Utilizing a candidate-gene approach, several recent studies have reported SNPs that are associated with overall survival of pancreatic cancer. For replication analysis, we selected a set of 24 previously reported SNPs based on three criteria: i) we had adequate (>80%) study power to detect the reported hazard ratio (HRs) under a dominant model, assuming α = 0.05; ii) a genotyping assay could be designed; and iii) genotyping met quality-control criteria (see Materials and Methods). After genotyping, we tested each SNP for association with overall survival in the MSKCC case group using a Cox proportional Hazards model adjusted for race (Table 5).
We observed one nominally significant association (p < 0.05) at SNP rs9350 (p = 0.007, per-allele HR = 1.26, 95% CI 1.07–1.50), located in the EXO1 gene, with an estimated HR that was consistent with previous reports. Patients who were heterozygous or homozygous minor allele carriers of rs9350 had an estimated median survival of 0.99 years (95% CI 0.80–1.21), versus 1.28 years (95% CI 1.12–1.49) for homozygous major allele carriers (Supplemental Figure 1a). In multivariate Cox analysis — stratified by surgical resection (yes/no) and adjusted for race, ECOG status, clinical stage and radiation treatment— rs9350 (p = 0.002, adjusted per-allele HR = 1.33, 95% CI 1.11–1.60) remained statistically significantly associated with overall survival (Supplemental Table 4).

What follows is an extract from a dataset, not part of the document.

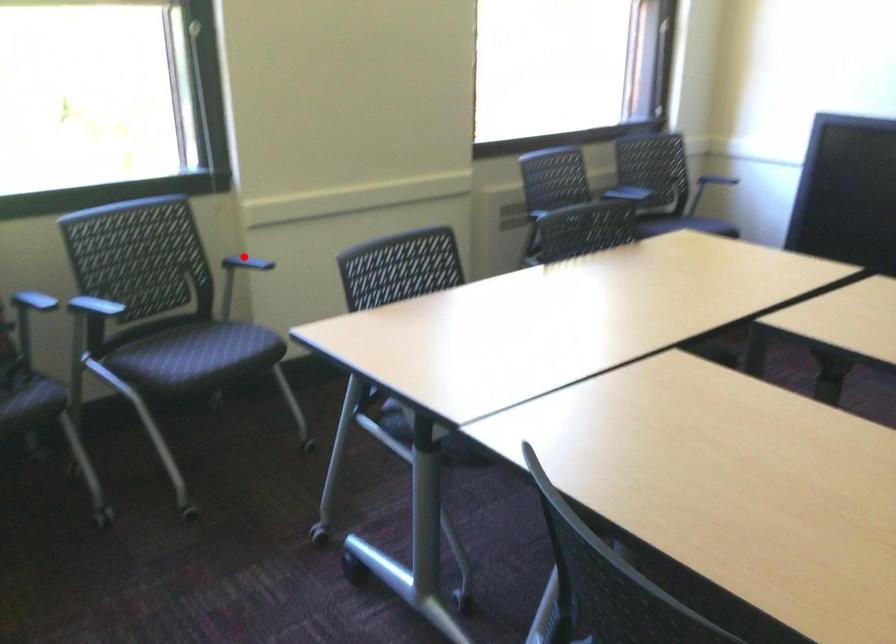
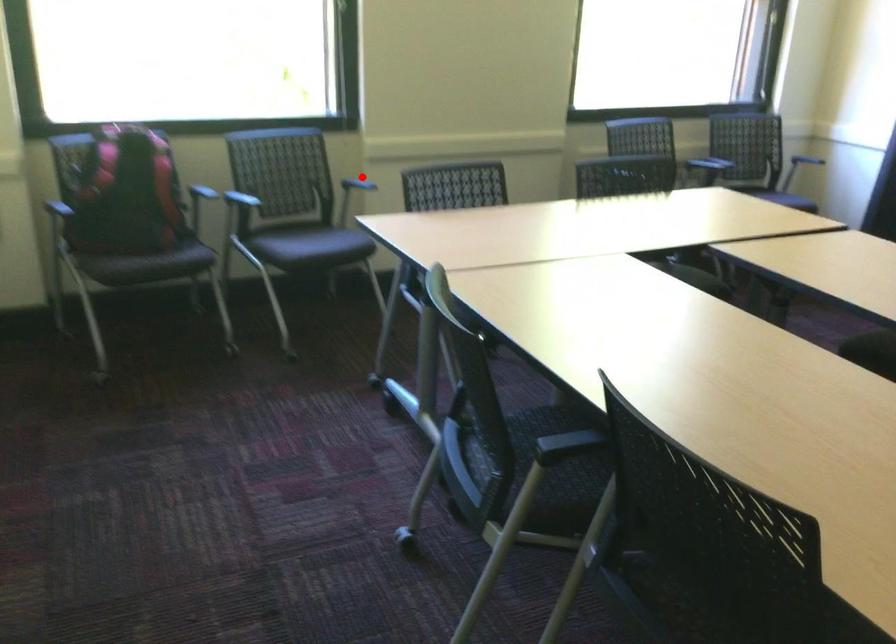
I am providing you with two images of the same scene from different viewpoints. A red point is marked on the first image and another point is marked on the second image. Does the point marked in image1 correspond to the same location as the one in image2?

Yes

Notably, we observed one additional SNP — rs8191754 (p = 0.02, per-allele HR 0.77, 95% CI 0.62–0.95), located in the IGF2R gene — to be associated with overall survival at p < 0.05 in our study. However, the estimated HR for this SNP was in the opposite direction of previous reports (9).
We next tested whether each of the 24 SNPs chosen for overall survival analysis was also associated with pancreatic cancer risk in the MSKCC case-control group. The SNPs were analyzed using a log-additive logistic regression model adjusted for race, age, and gender (Supplemental Table 3). However, no statistically significant (p < 0.05) associations were observed.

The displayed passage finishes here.